Validation runs on a full subtree before any data is saved to the graph and has three stages:

  • check data against type-based constraints
  • generate identifiers, using type-based rules
  • check integrity and uniqueness

Data validation

Currently, data validation is mainly concerned with ensuring that certain mandatory properties are not absent or blank. For example, Documentary Unit items require an identifier property. Their descriptions likewise require both a languageCode and a name property.

Data validation must be done prior to generating IDs because IDs can be derived from the data itself in some circumstances. If the data is not valid, ID generation would then fail.

ID generation

Graph IDs are generated in differently depending on the type of item. There are currently two types of ID generators:

  • data and scope-based
  • random UUID

For most ‘first class’ node types, graph IDs are generated by combining the ID of the item’s parent scope(s) with a particular data value belonging to the item itself. For example, a documentary unit will typically belong to two scopes: a repository, and the country in which that repository resides. Its eventual graph ID therefore forms a path:

[country-id]-[repository-id]-[doc-id]

There are two main reasons for generating graph IDs in this manner: they are to some extent human-readable and reproducible, and it makes it possible to ensure the uniqueness of identifiers within scopes without necessitating complex graph scans.
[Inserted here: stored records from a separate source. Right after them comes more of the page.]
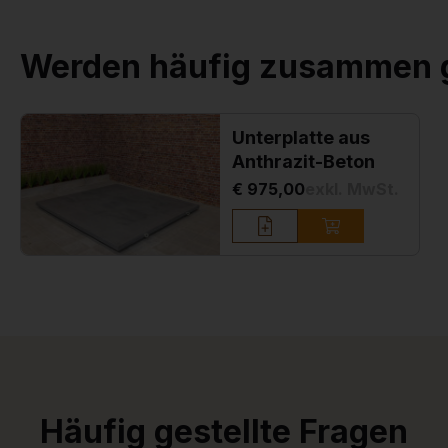
Werden häufig zusammen 
Unterplatte aus
Anthrazit-Beton
€ 975,00
exkl. MwSt.
Häufig gestellte Fragen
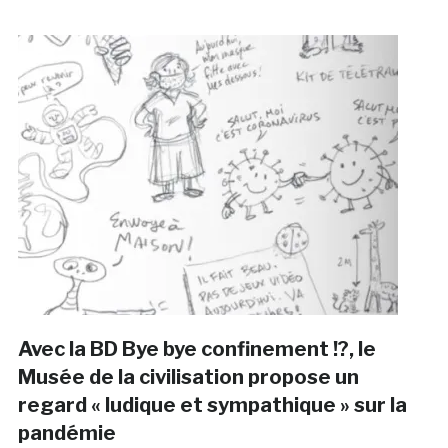
Avec la BD Bye bye confinement !?, le
Musée de la civilisation propose un
regard « ludique et sympathique » sur la
pandémie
Item types which are not ‘first class’, i.e. dependent on some other item, are typically assigned random UUIDs.

Integrity checking

The integrity checking runs after ID generation and does the following:

  • ensures there are no ID collisions, which would indicate an identifier is not unique within a particular scope.
  • checks uniqueness constraints for properties which must be globally unique. The facility is not currently used.